3.2. Correlation between RA Disease Activity and Co-IRs Expression on T Cells

Co-IR expression regulates the continuous inflammatory process; therefore, disease activity in RA is assessed by monitoring Co-IR levels. The disease activity of fifty-seven RA patients was evaluated, nine of whom had been determined repeatedly. As can be seen in Figure 1A,C, CD4/PD1 MFI in CD4 T cells were linked with hsCRP (p = 0.0393, N = 56) and ESR (p = 0.0096, N = 51). There was a correlation between hsCRP and CD4/CD279% (p = 0.0251, N = 56, Figure 1B), CD4/TIM3% (p = 0.0459, N = 56, Figure 1D), and CD4/TIGIT MFI (p = 0.0156, N = 45, Figure 1E). CD4/CD127 MFI were correlated to DAS28-ESR (p = 0.0321, N = 40, Figure 1F) and DAS28-CRP (p = 0.0145, N = 40, Figure 1G).
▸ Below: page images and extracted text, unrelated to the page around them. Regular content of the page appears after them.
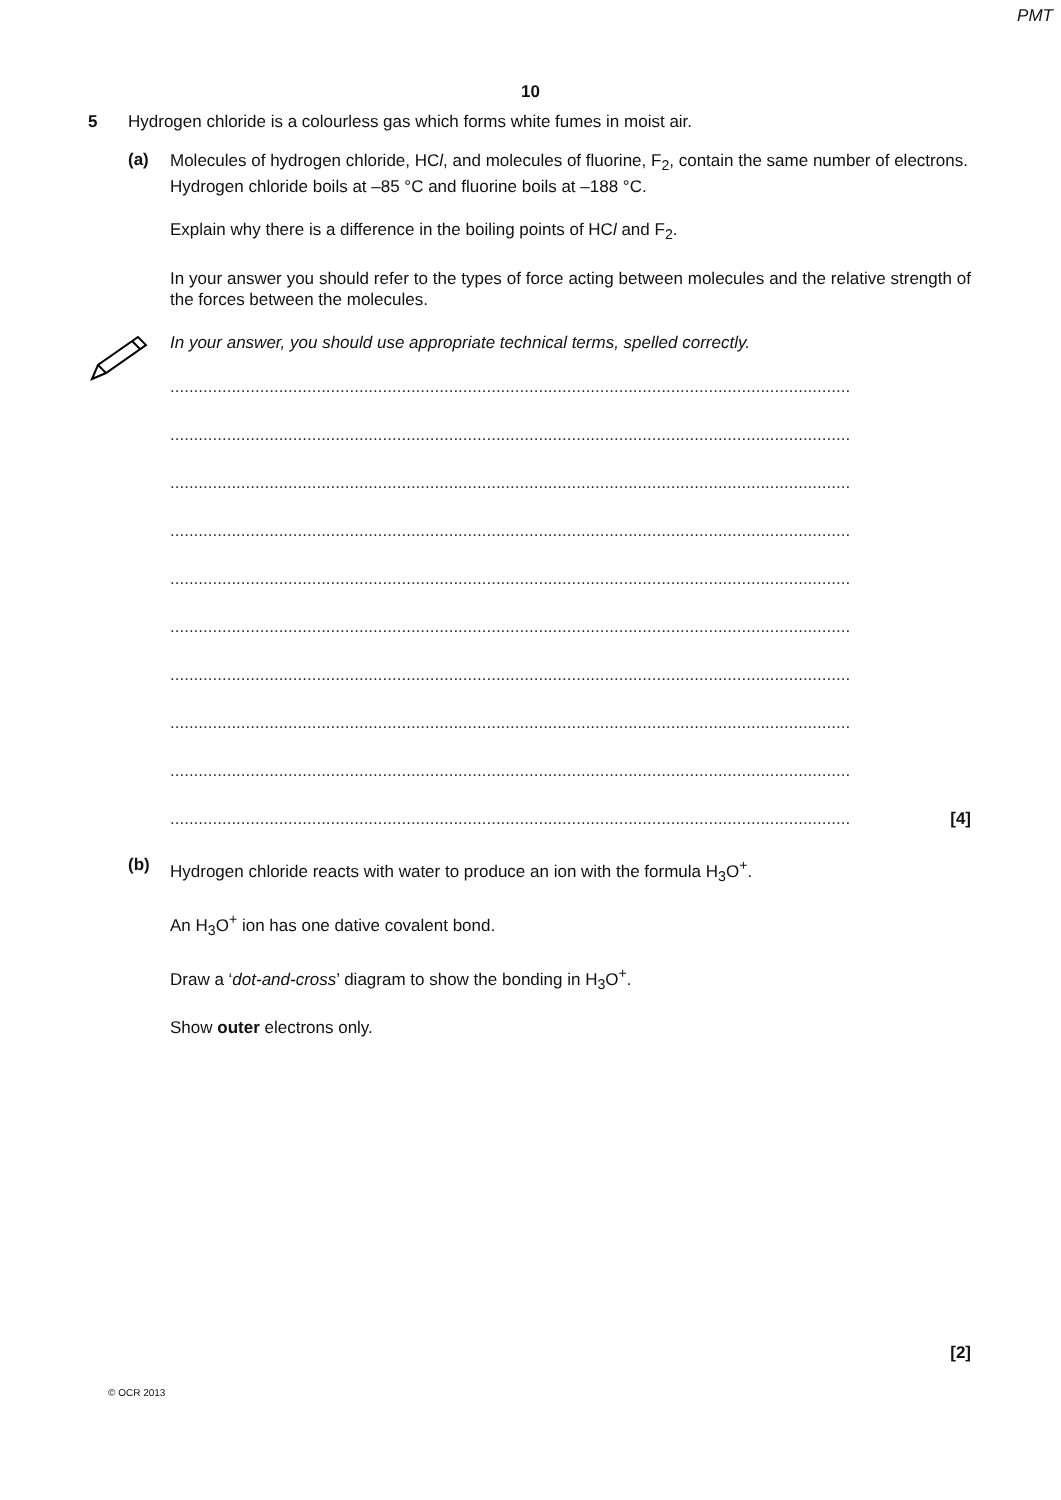PMT
10
5 Hydrogen chloride is a colourless gas which forms white fumes in moist air.
(a)
Molecules of hydrogen chloride, HCl, and molecules of fluorine, F<sub>2</sub>, contain the same number of electrons. Hydrogen chloride boils at –85 °C and fluorine boils at –188 °C.
Explain why there is a difference in the boiling points of HCl and F<sub>2</sub>.
In your answer you should refer to the types of force acting between molecules and the relative strength of the forces between the molecules.
In your answer, you should use appropriate technical terms, spelled correctly.
................................................................................................................................................
................................................................................................................................................
................................................................................................................................................
................................................................................................................................................
................................................................................................................................................
................................................................................................................................................
................................................................................................................................................
................................................................................................................................................
................................................................................................................................................
[4]................................................................................................................................................
(b)
Hydrogen chloride reacts with water to produce an ion with the formula H<sub>3</sub>O<sup>+</sup>.
An H<sub>3</sub>O<sup>+</sup> ion has one dative covalent bond.
Draw a ‘dot-and-cross’ diagram to show the bonding in H<sub>3</sub>O<sup>+</sup>.
Show outer electrons only.
[2]
© OCR 2013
As shown in Figure 2A,B, CD8/TIM3 MFI (p = 0.0459, N = 51) and CD8/LAG3 MFI (p = 0.0182, N = 39) were correlated to ESR. There was a correlation between hsCRP and CD8/TIM3% (p = 0.0114, N = 56, Figure 2C), CD8/TIM3 MFI (p = 0.001, N = 56, Figure 2D), CD8/LAG3% (p = 0.0236, N = 56, Figure 2E), and CD8+HLA-DR MFI (p = 0.0128, N = 43, Figure 2F). DAS28-ESR was linked with CD8/CD279% (p = 0.0456, N = 46, Figure 2G) and CD8/CD127 MFI (p = 0.0063, N = 40, Figure 2H). Additionally associated with DAS28-CRP were CD8/CD279% (p = 0.0363, N = 47, Figure 2I) and CD8/CD127 MFI (p = 0.0157, N = 40, Figure 2J). ESR and CD3/CD244% showed a correlation (p = 0.0405, N = 51, Figure 2K). As shown in Figure 3, CD4+CD279+TIM3+% was linked with hsCRP (p = 0.002, N = 56, Figure 3A), DAS28-ESR (p = 0.0084, N = 46, Figure 3B), and DAS-28 CRP (p = 0.002, N = 47, Figure 3C), CD8+CD127+TIGIT+% were correlated to ESR (p = 0.0355, N = 51, Figure 3D), CD8+HLA-DR+CD38+% with hsCRP (p = 0.0243, N = 55, Figure 3E) and CD3+CD160+CD244+% were correlated with ESR (p = 0.0234, N = 51, Figure 3F). Supplementary Tables S2 and S3 show the detailed relationships between the activity of the RA disease and the expression of Co-IRs on T cell activity.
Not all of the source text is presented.